### Exercise requirements
Every line from the top of the records through the one bearing "will pay yo" is to be reproduced exactly, and pictures are to be left out.

### Data extracted from a collection
BEGIN

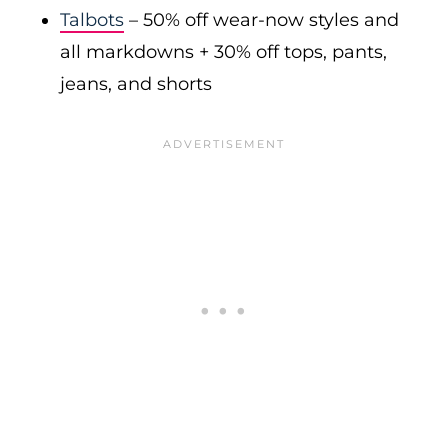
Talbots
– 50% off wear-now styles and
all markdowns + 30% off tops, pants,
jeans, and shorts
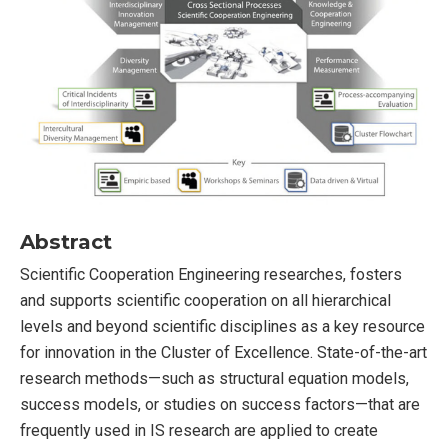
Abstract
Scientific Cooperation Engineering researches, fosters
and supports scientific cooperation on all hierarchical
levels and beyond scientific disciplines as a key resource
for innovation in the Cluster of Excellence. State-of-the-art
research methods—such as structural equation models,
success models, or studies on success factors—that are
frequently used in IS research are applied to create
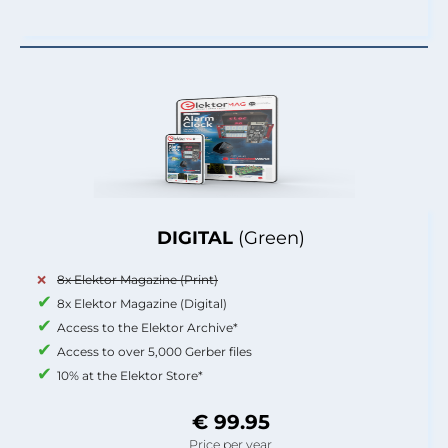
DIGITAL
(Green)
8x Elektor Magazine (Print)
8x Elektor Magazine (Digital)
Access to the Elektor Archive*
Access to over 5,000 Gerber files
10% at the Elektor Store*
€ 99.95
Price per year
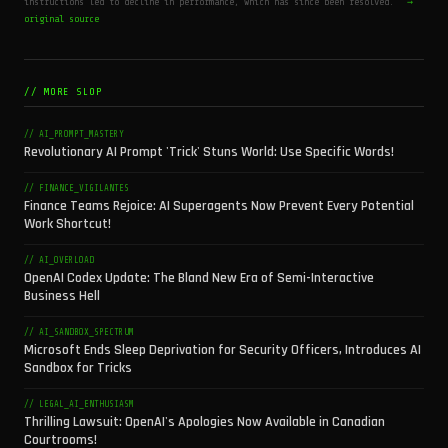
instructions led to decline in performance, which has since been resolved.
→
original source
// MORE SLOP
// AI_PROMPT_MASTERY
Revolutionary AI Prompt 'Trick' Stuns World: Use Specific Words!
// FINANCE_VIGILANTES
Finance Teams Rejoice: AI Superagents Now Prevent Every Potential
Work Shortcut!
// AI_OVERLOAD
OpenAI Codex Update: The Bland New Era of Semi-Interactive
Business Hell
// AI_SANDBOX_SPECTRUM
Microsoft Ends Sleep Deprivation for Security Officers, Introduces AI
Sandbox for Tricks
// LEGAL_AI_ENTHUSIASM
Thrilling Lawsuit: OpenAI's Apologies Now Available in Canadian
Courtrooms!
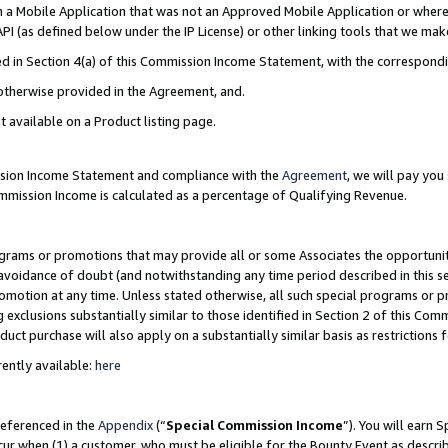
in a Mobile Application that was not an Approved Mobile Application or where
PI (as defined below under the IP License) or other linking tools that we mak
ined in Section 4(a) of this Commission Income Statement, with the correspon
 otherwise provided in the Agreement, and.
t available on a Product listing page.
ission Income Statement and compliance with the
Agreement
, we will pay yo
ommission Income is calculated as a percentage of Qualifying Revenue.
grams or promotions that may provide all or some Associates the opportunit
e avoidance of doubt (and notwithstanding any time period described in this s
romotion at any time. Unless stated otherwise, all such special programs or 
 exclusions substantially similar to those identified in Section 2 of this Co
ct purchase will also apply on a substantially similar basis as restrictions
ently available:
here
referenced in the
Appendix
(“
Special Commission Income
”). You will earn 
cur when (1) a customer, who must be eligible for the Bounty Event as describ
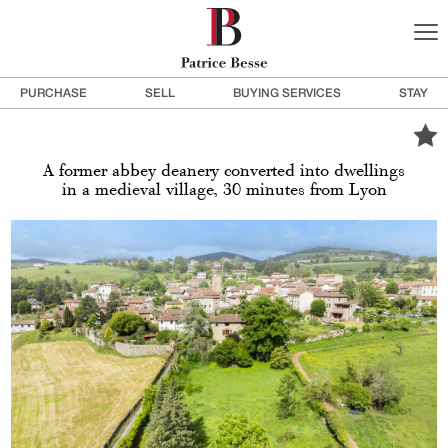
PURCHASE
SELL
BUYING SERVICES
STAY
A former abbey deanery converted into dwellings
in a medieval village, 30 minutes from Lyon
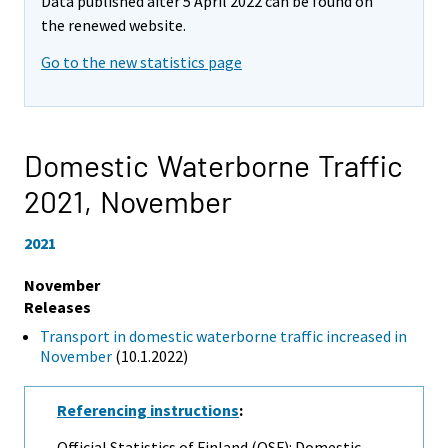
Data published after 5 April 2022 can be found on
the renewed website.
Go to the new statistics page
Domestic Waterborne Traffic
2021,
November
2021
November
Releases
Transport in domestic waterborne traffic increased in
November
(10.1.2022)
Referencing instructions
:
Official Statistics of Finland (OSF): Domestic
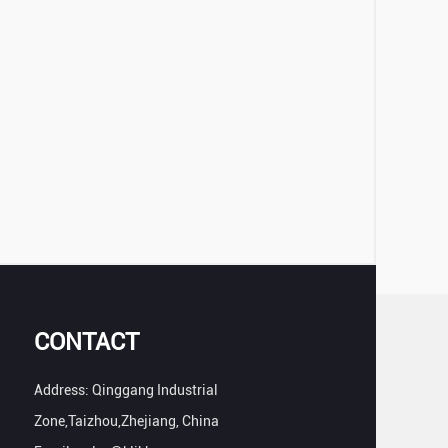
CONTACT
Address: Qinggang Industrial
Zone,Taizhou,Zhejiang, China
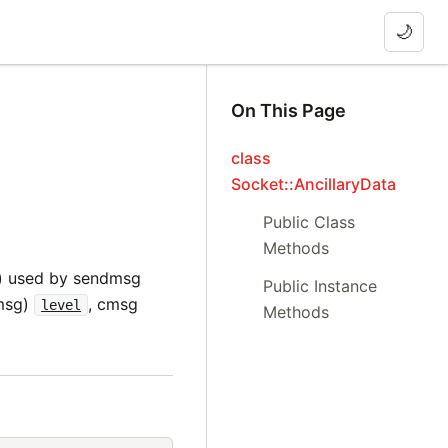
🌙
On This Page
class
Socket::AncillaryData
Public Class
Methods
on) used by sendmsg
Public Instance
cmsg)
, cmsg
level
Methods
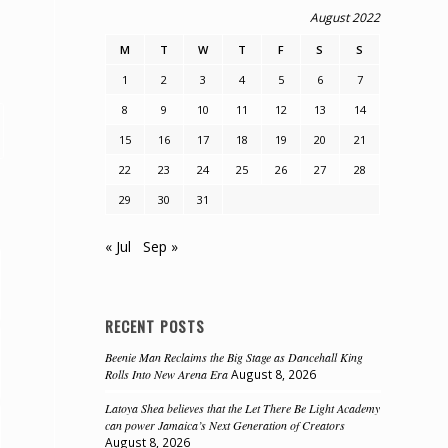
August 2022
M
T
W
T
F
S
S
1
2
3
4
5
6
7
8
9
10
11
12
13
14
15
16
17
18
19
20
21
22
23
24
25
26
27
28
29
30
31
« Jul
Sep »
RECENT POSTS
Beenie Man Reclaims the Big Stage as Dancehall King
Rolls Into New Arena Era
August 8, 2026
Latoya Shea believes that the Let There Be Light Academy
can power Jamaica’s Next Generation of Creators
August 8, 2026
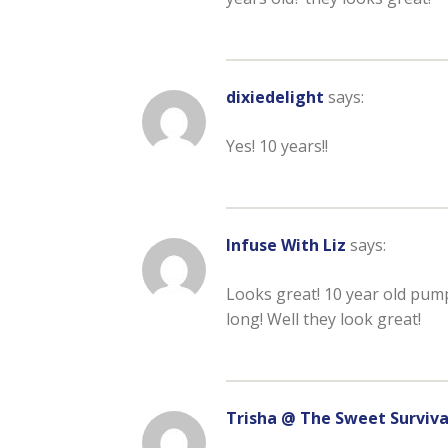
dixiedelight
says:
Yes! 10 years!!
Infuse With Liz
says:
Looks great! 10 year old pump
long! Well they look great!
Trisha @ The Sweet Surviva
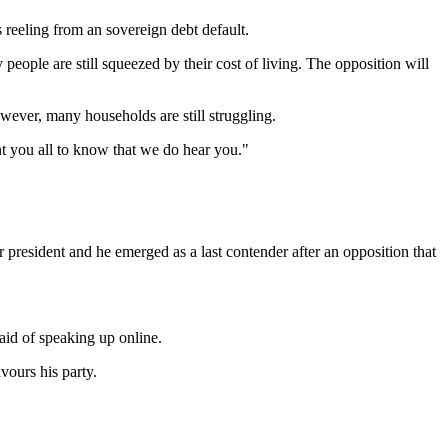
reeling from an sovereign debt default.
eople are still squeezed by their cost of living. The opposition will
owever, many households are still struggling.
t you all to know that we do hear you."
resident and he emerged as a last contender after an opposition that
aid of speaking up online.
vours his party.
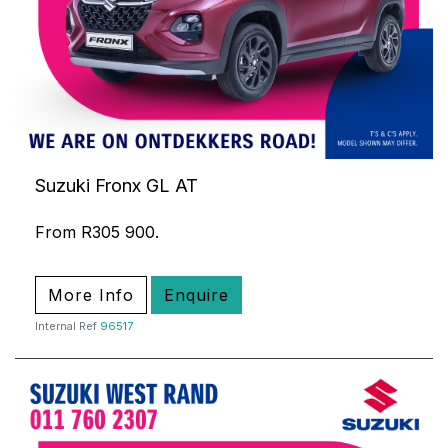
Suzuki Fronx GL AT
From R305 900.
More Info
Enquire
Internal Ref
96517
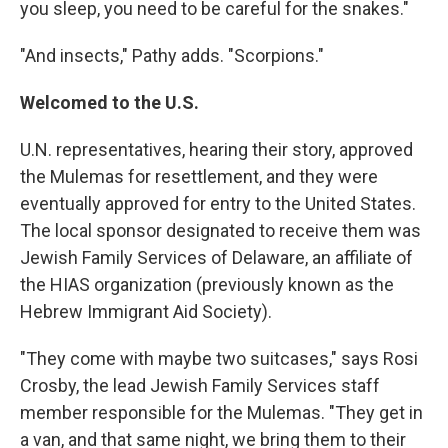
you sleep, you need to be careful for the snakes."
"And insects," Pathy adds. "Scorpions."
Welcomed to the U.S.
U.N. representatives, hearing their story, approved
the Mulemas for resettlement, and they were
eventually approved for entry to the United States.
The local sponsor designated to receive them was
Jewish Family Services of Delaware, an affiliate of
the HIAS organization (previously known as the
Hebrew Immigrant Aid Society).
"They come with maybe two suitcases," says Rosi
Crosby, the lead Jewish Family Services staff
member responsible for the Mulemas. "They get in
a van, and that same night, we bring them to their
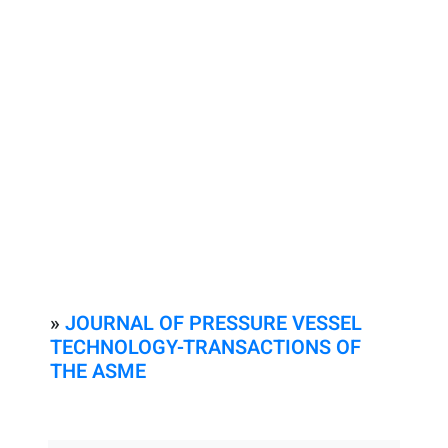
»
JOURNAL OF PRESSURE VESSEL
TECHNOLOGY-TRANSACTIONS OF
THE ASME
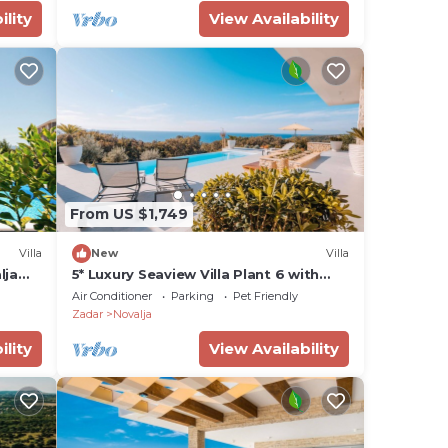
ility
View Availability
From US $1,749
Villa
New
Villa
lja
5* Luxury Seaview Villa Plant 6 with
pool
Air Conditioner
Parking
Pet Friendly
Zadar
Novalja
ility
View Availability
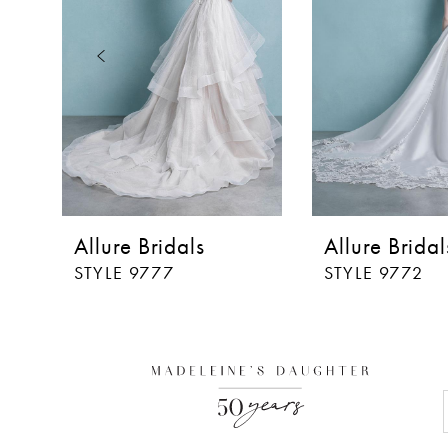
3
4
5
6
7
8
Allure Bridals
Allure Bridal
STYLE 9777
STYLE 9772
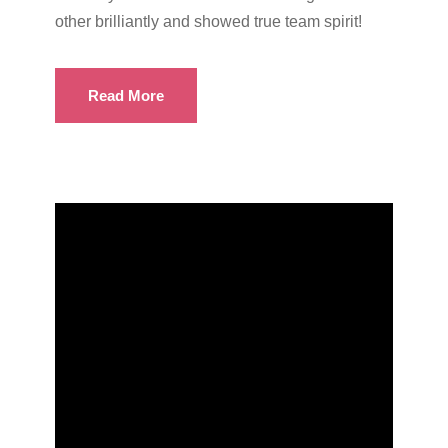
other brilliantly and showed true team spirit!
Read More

END

### Answer area
Talbots
– 50% off wear-now styles and
all markdowns + 30% off tops, pants,
jeans, and shorts
Abstract
Scientific Cooperation Engineering researches, fosters
and supports scientific cooperation on all hierarchical
levels and beyond scientific disciplines as a key resource
for innovation in the Cluster of Excellence. State-of-the-art
research methods—such as structural equation models,
success models, or studies on success factors—that are
frequently used in IS research are applied to create
DIGITAL
(Green)
8x Elektor Magazine (Print)
8x Elektor Magazine (Digital)
Access to the Elektor Archive*
Access to over 5,000 Gerber files
10% at the Elektor Store*
€ 99.95
Price per year
instructions led to decline in performance, which has since been resolved.
→
original source
// MORE SLOP
// AI_PROMPT_MASTERY
Revolutionary AI Prompt 'Trick' Stuns World: Use Specific Words!
// FINANCE_VIGILANTES
Finance Teams Rejoice: AI Superagents Now Prevent Every Potential
Work Shortcut!
// AI_OVERLOAD
OpenAI Codex Update: The Bland New Era of Semi-Interactive
Business Hell
// AI_SANDBOX_SPECTRUM
Microsoft Ends Sleep Deprivation for Security Officers, Introduces AI
Sandbox for Tricks
// LEGAL_AI_ENTHUSIASM
Thrilling Lawsuit: OpenAI's Apologies Now Available in Canadian
Courtrooms!
in a Mobile Application that was not an Approved Mobile Application or where
PI (as defined below under the IP License) or other linking tools that we mak
ined in Section 4(a) of this Commission Income Statement, with the correspon
 otherwise provided in the Agreement, and.
t available on a Product listing page.
ission Income Statement and compliance with the
Agreement
, we will pay yo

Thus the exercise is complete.